(Items from a dataset)

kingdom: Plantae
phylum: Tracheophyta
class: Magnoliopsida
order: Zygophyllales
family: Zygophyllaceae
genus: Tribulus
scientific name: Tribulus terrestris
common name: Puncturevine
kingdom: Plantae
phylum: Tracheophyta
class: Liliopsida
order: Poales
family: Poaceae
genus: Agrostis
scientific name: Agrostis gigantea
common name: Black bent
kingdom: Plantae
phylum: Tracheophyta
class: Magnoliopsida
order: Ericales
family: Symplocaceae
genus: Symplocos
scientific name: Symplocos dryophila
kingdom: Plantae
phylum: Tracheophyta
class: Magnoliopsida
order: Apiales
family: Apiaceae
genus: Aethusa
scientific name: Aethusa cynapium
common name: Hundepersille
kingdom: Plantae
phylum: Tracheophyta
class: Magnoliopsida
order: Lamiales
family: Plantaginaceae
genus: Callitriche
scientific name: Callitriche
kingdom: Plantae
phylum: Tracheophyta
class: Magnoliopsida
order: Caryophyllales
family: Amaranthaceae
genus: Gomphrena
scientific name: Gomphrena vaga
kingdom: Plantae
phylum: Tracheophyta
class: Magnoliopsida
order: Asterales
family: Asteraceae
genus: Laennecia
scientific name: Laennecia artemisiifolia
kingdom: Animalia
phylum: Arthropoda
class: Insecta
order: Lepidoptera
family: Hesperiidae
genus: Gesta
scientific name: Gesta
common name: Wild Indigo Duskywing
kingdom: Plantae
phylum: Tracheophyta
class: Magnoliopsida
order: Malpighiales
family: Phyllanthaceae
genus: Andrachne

→ EXERCISE PROMPT: Copy the lines of every record above, reproducing each one without any change.

→ OUTPUT OF THE TASK:
kingdom: Plantae
phylum: Tracheophyta
class: Magnoliopsida
order: Zygophyllales
family: Zygophyllaceae
genus: Tribulus
scientific name: Tribulus terrestris
common name: Puncturevine
kingdom: Plantae
phylum: Tracheophyta
class: Liliopsida
order: Poales
family: Poaceae
genus: Agrostis
scientific name: Agrostis gigantea
common name: Black bent
kingdom: Plantae
phylum: Tracheophyta
class: Magnoliopsida
order: Ericales
family: Symplocaceae
genus: Symplocos
scientific name: Symplocos dryophila
kingdom: Plantae
phylum: Tracheophyta
class: Magnoliopsida
order: Apiales
family: Apiaceae
genus: Aethusa
scientific name: Aethusa cynapium
common name: Hundepersille
kingdom: Plantae
phylum: Tracheophyta
class: Magnoliopsida
order: Lamiales
family: Plantaginaceae
genus: Callitriche
scientific name: Callitriche
kingdom: Plantae
phylum: Tracheophyta
class: Magnoliopsida
order: Caryophyllales
family: Amaranthaceae
genus: Gomphrena
scientific name: Gomphrena vaga
kingdom: Plantae
phylum: Tracheophyta
class: Magnoliopsida
order: Asterales
family: Asteraceae
genus: Laennecia
scientific name: Laennecia artemisiifolia
kingdom: Animalia
phylum: Arthropoda
class: Insecta
order: Lepidoptera
family: Hesperiidae
genus: Gesta
scientific name: Gesta
common name: Wild Indigo Duskywing
kingdom: Plantae
phylum: Tracheophyta
class: Magnoliopsida
order: Malpighiales
family: Phyllanthaceae
genus: Andrachne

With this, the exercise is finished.